*Assignment:*
Copy the entries below exactly; any picture among them should be left out.

Recorded data:

----------------------------------------

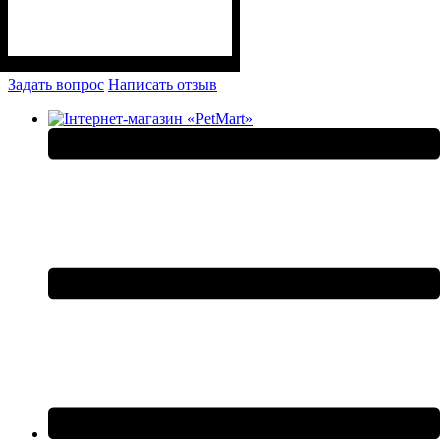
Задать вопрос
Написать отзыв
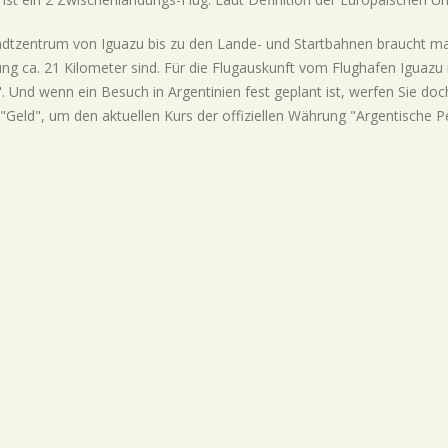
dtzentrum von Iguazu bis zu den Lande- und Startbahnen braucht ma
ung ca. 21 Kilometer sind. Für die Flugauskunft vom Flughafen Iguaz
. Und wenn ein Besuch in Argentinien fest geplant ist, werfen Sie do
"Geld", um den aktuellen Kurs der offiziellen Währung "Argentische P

----------------------------------------

*Response to the task:*
Задать вопрос
Написать отзыв
dtzentrum von Iguazu bis zu den Lande- und Startbahnen braucht ma
ung ca. 21 Kilometer sind. Für die Flugauskunft vom Flughafen Iguaz
. Und wenn ein Besuch in Argentinien fest geplant ist, werfen Sie do
"Geld", um den aktuellen Kurs der offiziellen Währung "Argentische P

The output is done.